[[ Data for analysis, beginning ]]

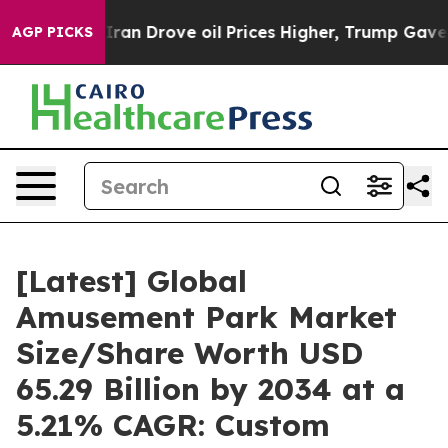
 Drove oil Prices Higher, Trump Gave Politically Conn
AGP PICKS
[Latest] Global
Amusement Park Market
Size/Share Worth USD
65.29 Billion by 2034 at a
5.21% CAGR: Custom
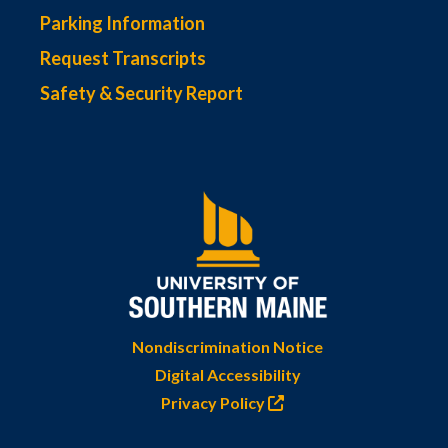
Parking Information
Request Transcripts
Safety & Security Report
Nondiscrimination Notice
Digital Accessibility
Privacy Policy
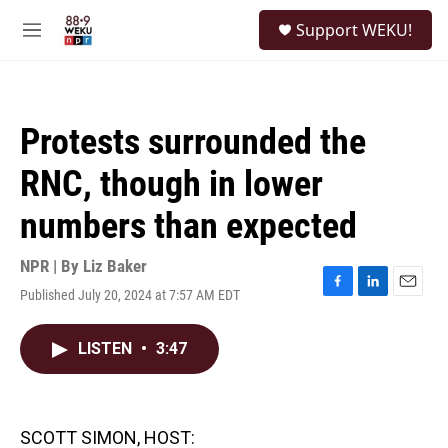
Skip to main content
S
Support WEKU!
e
M
a
e
r
n
c
u
h
Protests surrounded the
u
e
RNC, though in lower
r
y
numbers than expected
NPR | By
Liz Baker
Published July 20, 2024 at 7:57 AM EDT
F
L
E
a
i
m
c
n
a
LISTEN
•
3:47
e
k
i
b
e
l
o
d
o
I
k
n
SCOTT SIMON, HOST:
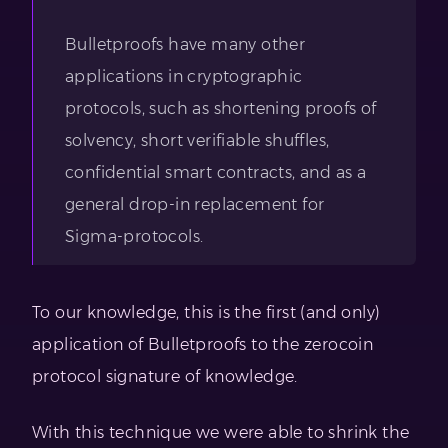
Bulletproofs have many other
applications in cryptographic
protocols, such as shortening proofs of
solvency, short verifiable shuffles,
confidential smart contracts, and as a
general drop-in replacement for
Sigma-protocols.
To our knowledge, this is the first (and only)
application of Bulletproofs to the zerocoin
protocol signature of knowledge.
With this technique we were able to shrink the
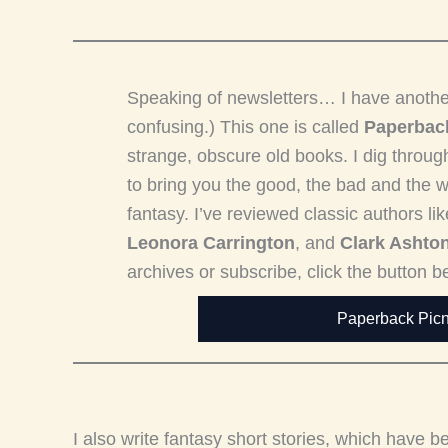
Speaking of newsletters… I have another on
confusing.) This one is called
Paperback
strange, obscure old books. I dig thro
to bring you the good, the bad and the we
fantasy. I’ve reviewed classic authors li
Leonora Carrington
, and
Clark Ashto
archives or subscribe, click the button b
Paperback Picn
I also write fantasy short stories, which have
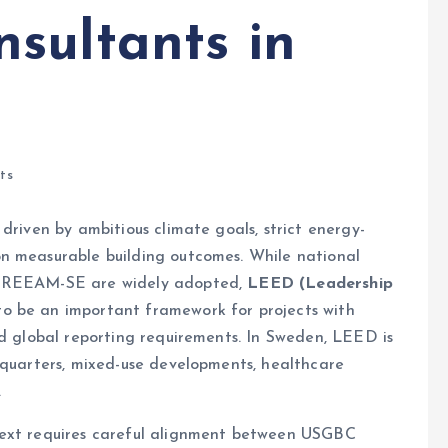
sultants in
ts
driven by ambitious climate goals, strict energy-
n measurable building outcomes. While national
d BREEAM-SE are widely adopted,
LEED (Leadership
to be an important framework for projects with
nd global reporting requirements. In Sweden, LEED is
dquarters, mixed-use developments, healthcare
.
text requires careful alignment between USGBC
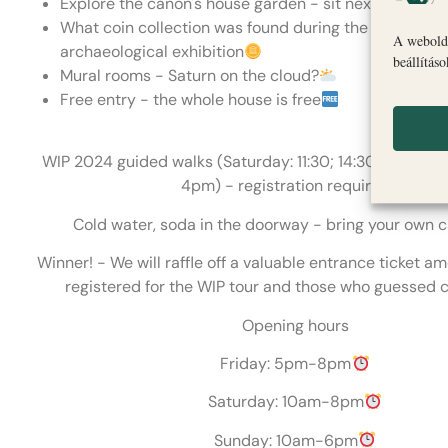
Explore the canon's house garden - sit next to Bódi 
What coin collection was found during the excavatio
A webolda
archaeological exhibition
beállítás
Mural rooms - Saturn on the cloud?
Free entry - the whole house is free
WIP 2024 guided walks (Saturday: 11:30; 14:30; 4pm S
4pm) - registration required
Cold water, soda in the doorway - bring your own 
Winner! - We will raffle off a valuable entrance ticket 
registered for the WIP tour and those who guessed c
Opening hours
Friday: 5pm-8pm
Saturday: 10am-8pm
Sunday: 10am-6pm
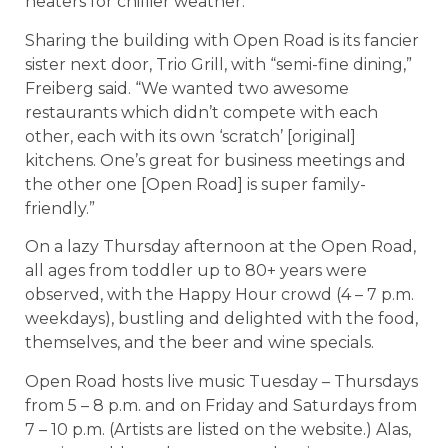
heaters for chillier weather.
Sharing the building with Open Road is its fancier
sister next door, Trio Grill, with “semi-fine dining,”
Freiberg said. “We wanted two awesome
restaurants which didn’t compete with each
other, each with its own ‘scratch’ [original]
kitchens. One’s great for business meetings and
the other one [Open Road] is super family-
friendly.”
On a lazy Thursday afternoon at the Open Road,
all ages from toddler up to 80+ years were
observed, with the Happy Hour crowd (4 – 7 p.m.
weekdays), bustling and delighted with the food,
themselves, and the beer and wine specials.
Open Road hosts live music Tuesday – Thursdays
from 5 – 8 p.m. and on Friday and Saturdays from
7 – 10 p.m. (Artists are listed on the website.) Alas,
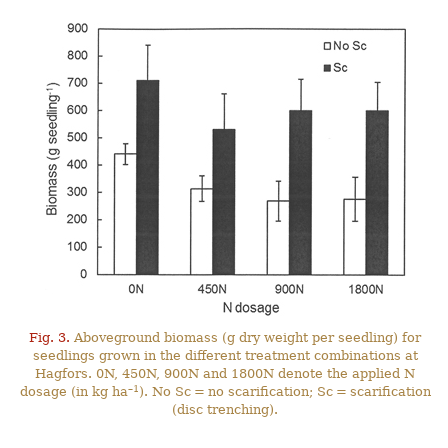
Fig. 3.
Aboveground biomass (g dry weight per seedling) for
seedlings grown in the different treatment combinations at
Hagfors. 0N, 450N, 900N and 1800N denote the applied N
–1
dosage (in kg ha
). No Sc = no scarification; Sc = scarification
(disc trenching).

[[ Data for analysis, end ]]

◆ Assignment: Rename "Open Road" to "Blue Door" throughout the text of all the rows above, and change nothing else. Leave the pictures out of your answer.

◆ The completed task:
 Drove oil Prices Higher, Trump Gave Politically Conn
AGP PICKS
[Latest] Global
Amusement Park Market
Size/Share Worth USD
65.29 Billion by 2034 at a
5.21% CAGR: Custom
Parking Information
Request Transcripts
Safety & Security Report
Nondiscrimination Notice
Digital Accessibility
Privacy Policy
Skip to main content
S
Support WEKU!
e
M
a
e
r
n
c
u
h
Protests surrounded the
u
e
RNC, though in lower
r
y
numbers than expected
NPR | By
Liz Baker
Published July 20, 2024 at 7:57 AM EDT
F
L
E
a
i
m
c
n
a
LISTEN
•
3:47
e
k
i
b
e
l
o
d
o
I
k
n
SCOTT SIMON, HOST:
Bulletproofs have many other
applications in cryptographic
protocols, such as shortening proofs of
solvency, short verifiable shuffles,
confidential smart contracts, and as a
general drop-in replacement for
Sigma-protocols.
To our knowledge, this is the first (and only)
application of Bulletproofs to the zerocoin
protocol signature of knowledge.
With this technique we were able to shrink the
Speaking of newsletters… I have another on
confusing.) This one is called
Paperback
strange, obscure old books. I dig thro
to bring you the good, the bad and the we
fantasy. I’ve reviewed classic authors li
Leonora Carrington
, and
Clark Ashto
archives or subscribe, click the button b
Paperback Picn
I also write fantasy short stories, which have
sultants in
ts
driven by ambitious climate goals, strict energy-
n measurable building outcomes. While national
d BREEAM-SE are widely adopted,
LEED (Leadership
to be an important framework for projects with
nd global reporting requirements. In Sweden, LEED is
dquarters, mixed-use developments, healthcare
.
text requires careful alignment between USGBC
Explore the canon's house garden - sit next to Bódi 
What coin collection was found during the excavatio
A webolda
archaeological exhibition
beállítás
Mural rooms - Saturn on the cloud?
Free entry - the whole house is free
WIP 2024 guided walks (Saturday: 11:30; 14:30; 4pm S
4pm) - registration required
Cold water, soda in the doorway - bring your own 
Winner! - We will raffle off a valuable entrance ticket 
registered for the WIP tour and those who guessed c
Opening hours
Friday: 5pm-8pm
Saturday: 10am-8pm
Sunday: 10am-6pm
heaters for chillier weather.
Sharing the building with Blue Door is its fancier
sister next door, Trio Grill, with “semi-fine dining,”
Freiberg said. “We wanted two awesome
restaurants which didn’t compete with each
other, each with its own ‘scratch’ [original]
kitchens. One’s great for business meetings and
the other one [Blue Door] is super family-
friendly.”
On a lazy Thursday afternoon at the Blue Door,
all ages from toddler up to 80+ years were
observed, with the Happy Hour crowd (4 – 7 p.m.
weekdays), bustling and delighted with the food,
themselves, and the beer and wine specials.
Blue Door hosts live music Tuesday – Thursdays
from 5 – 8 p.m. and on Friday and Saturdays from
7 – 10 p.m. (Artists are listed on the website.) Alas,
Fig. 3.
Aboveground biomass (g dry weight per seedling) for
seedlings grown in the different treatment combinations at
Hagfors. 0N, 450N, 900N and 1800N denote the applied N
–1
dosage (in kg ha
). No Sc = no scarification; Sc = scarification
(disc trenching).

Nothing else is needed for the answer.